Records provided:
----

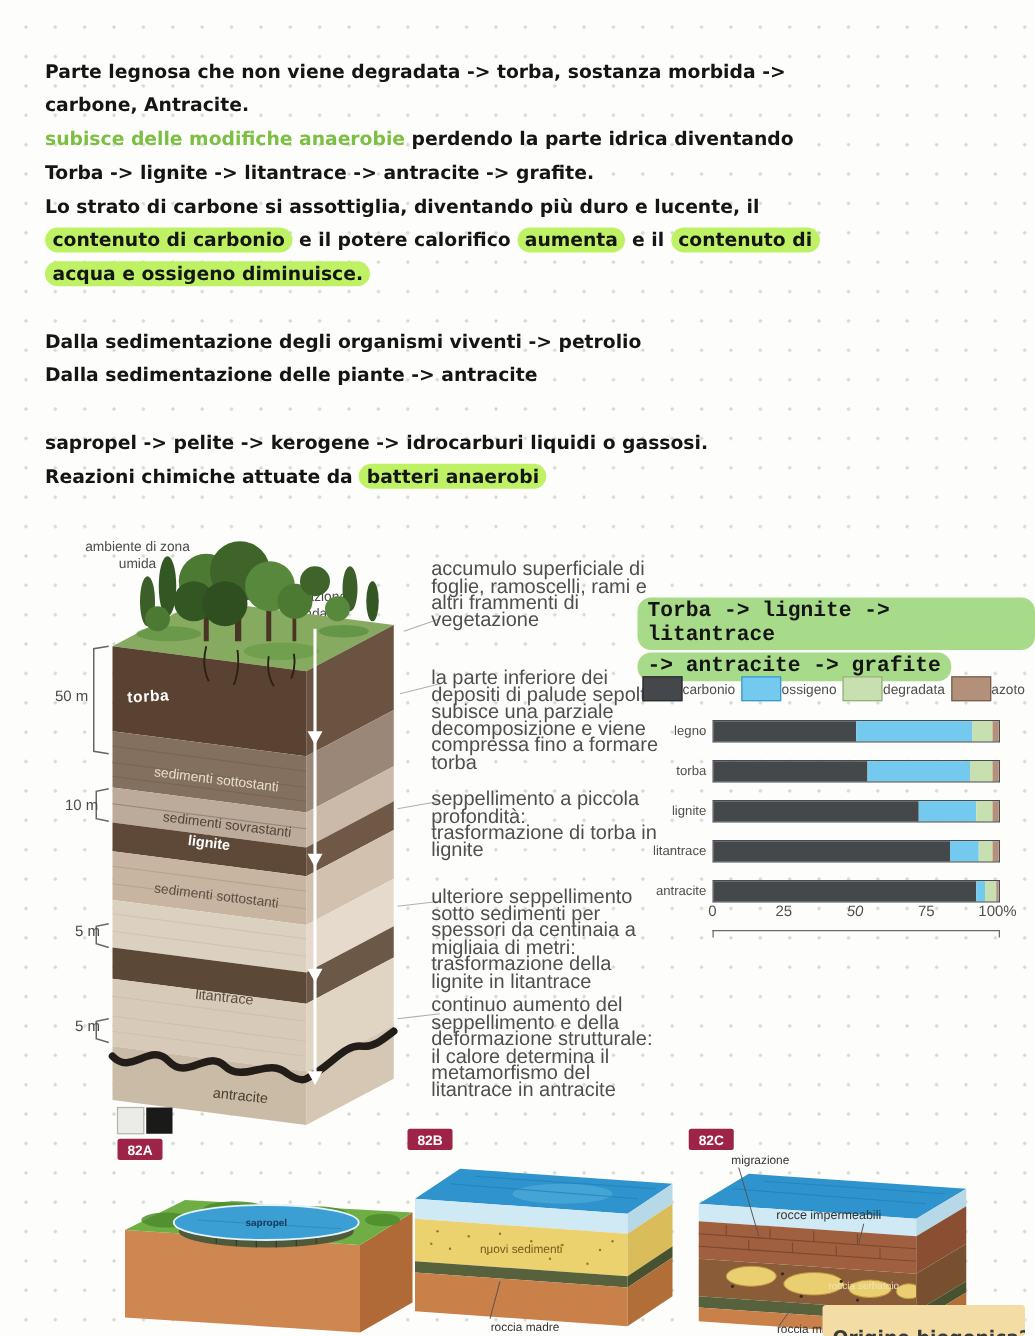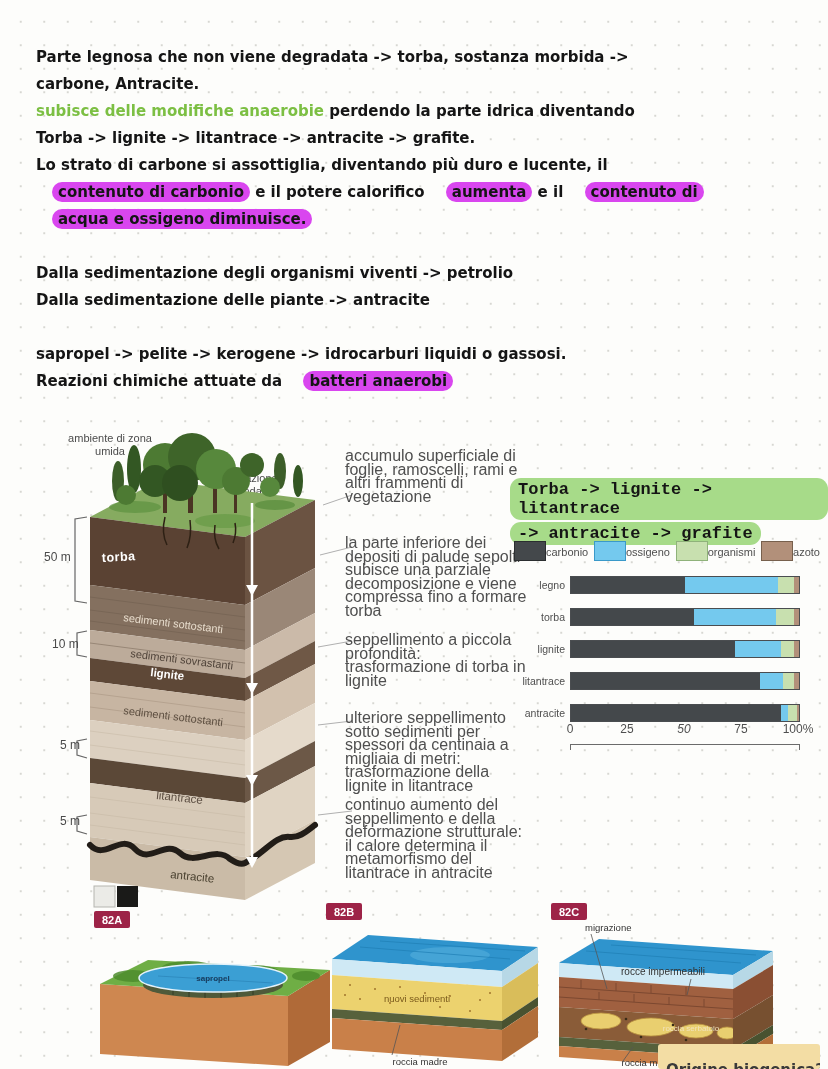"contenuto di carbonio" .seg-hl { background: #d946ef -> #bef264; margin-left: 16px -> none }
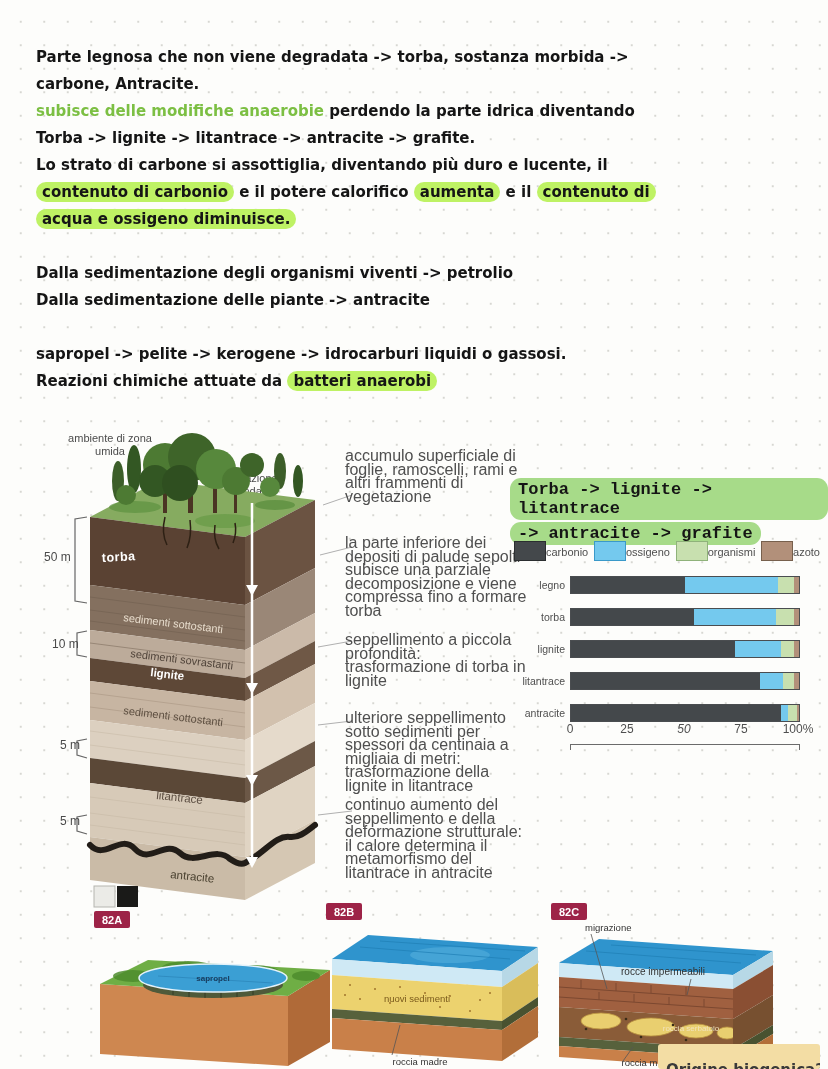"organismi" div.legend-label { text: organismi -> degradata }
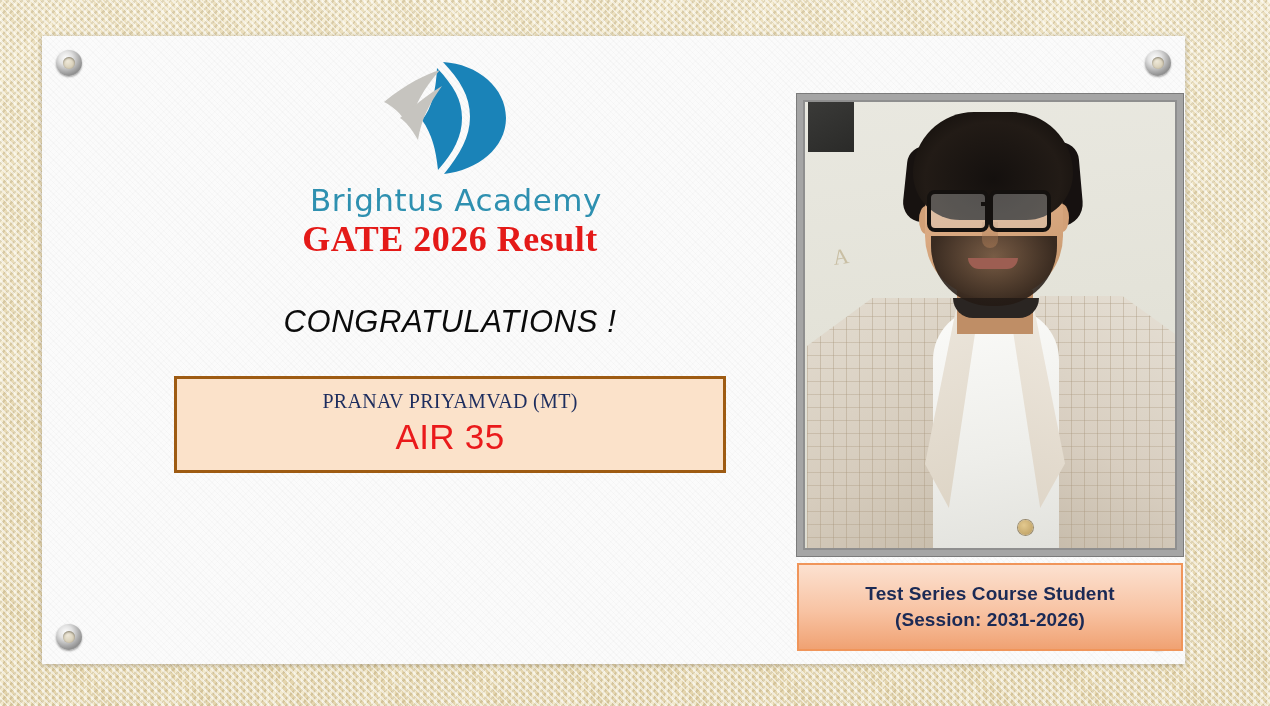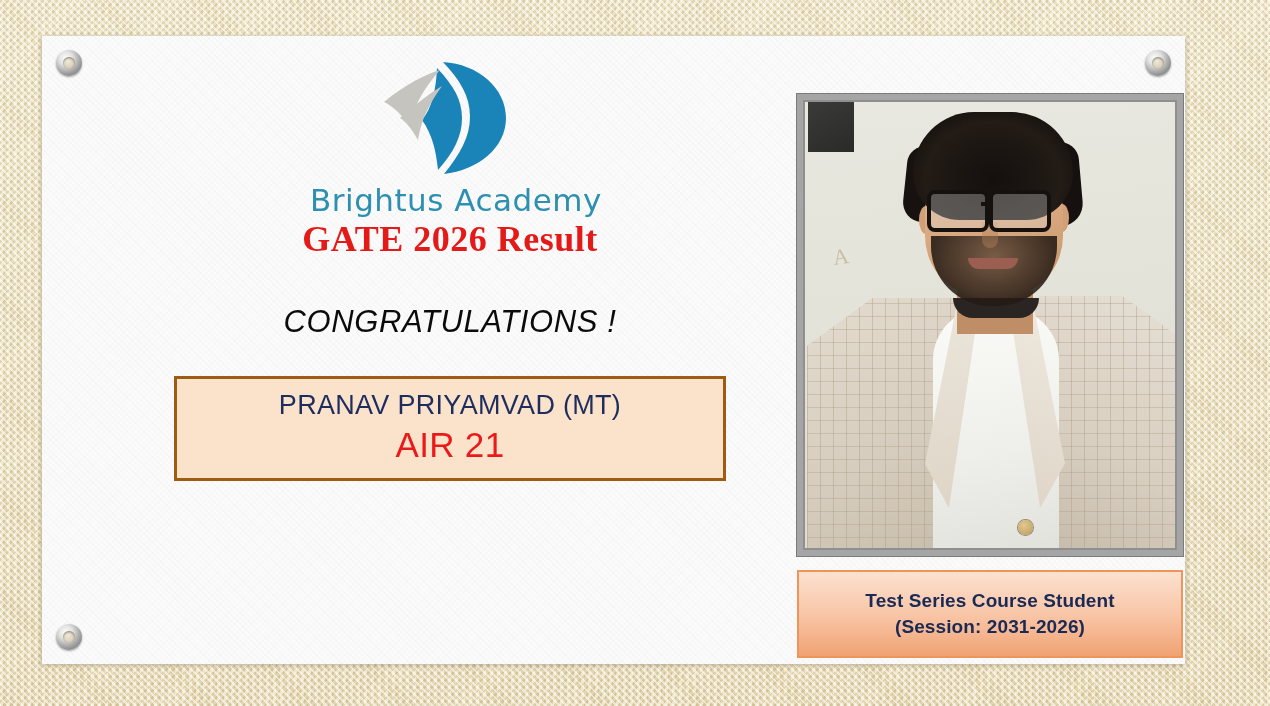"PRANAV PRIYAMVAD (MT)" #student-name { font-family: Liberation Sans, sans-serif -> Liberation Serif, serif; font-size: 27px -> 20px }
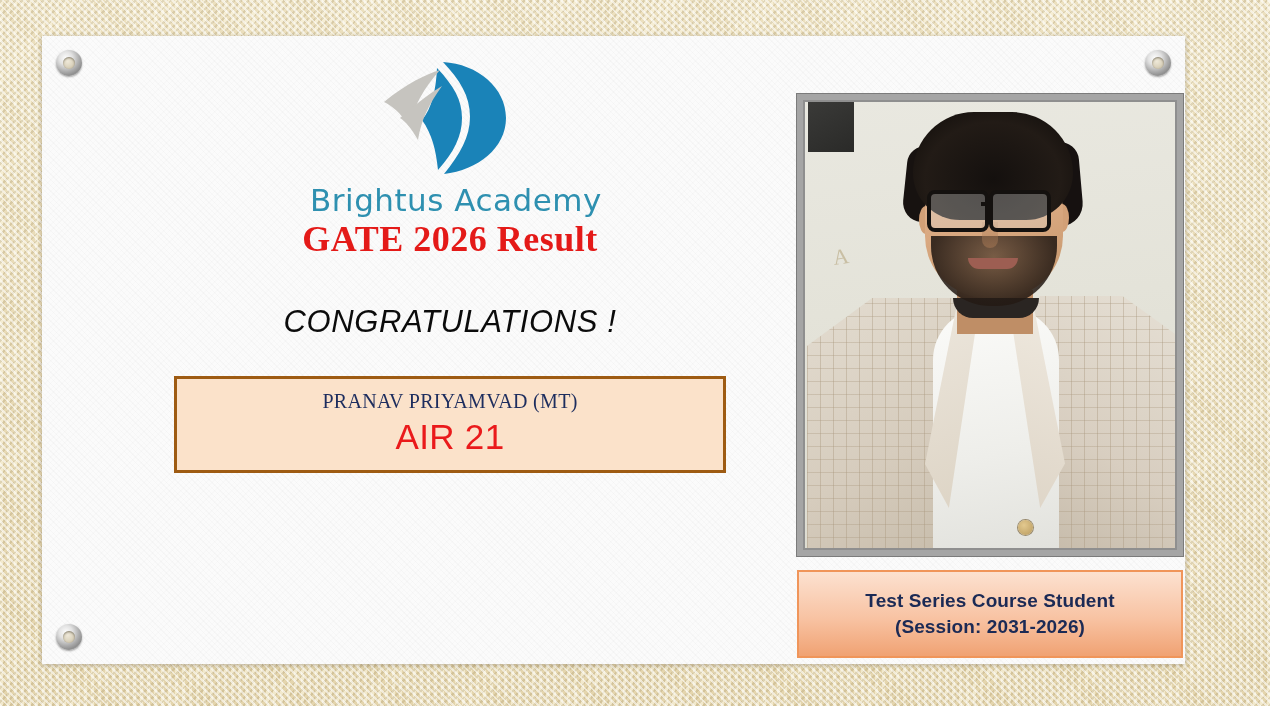"AIR 21" div { text: 21 -> 35 }
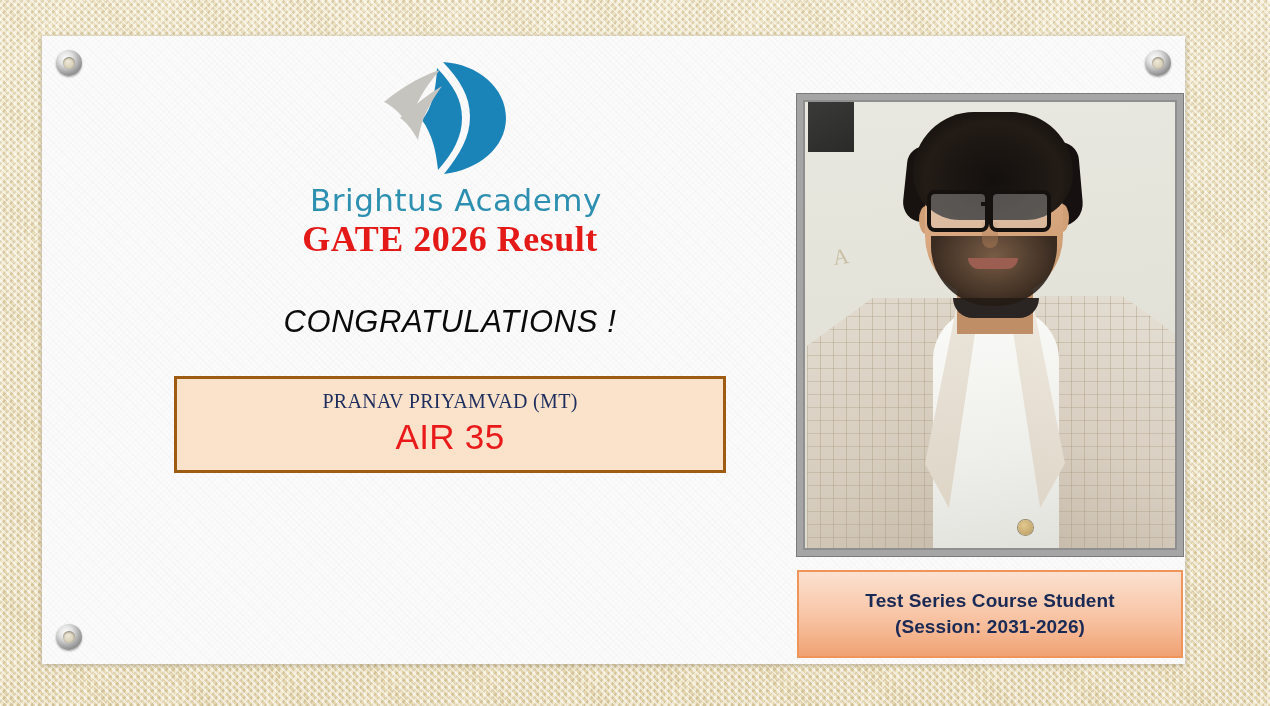"Test Series Course Student" #caption-box { margin-top: 14px -> 7px }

----

What you need to do: What is needed here is an exact copy of every record, with the pictures left out.

The completed task:
"contenuto di carbonio" .seg-hl { background: #d946ef -> #bef264; margin-left: 16px -> none }
"organismi" div.legend-label { text: organismi -> degradata }
"PRANAV PRIYAMVAD (MT)" #student-name { font-family: Liberation Sans, sans-serif -> Liberation Serif, serif; font-size: 27px -> 20px }
"AIR 21" div { text: 21 -> 35 }
"Test Series Course Student" #caption-box { margin-top: 14px -> 7px }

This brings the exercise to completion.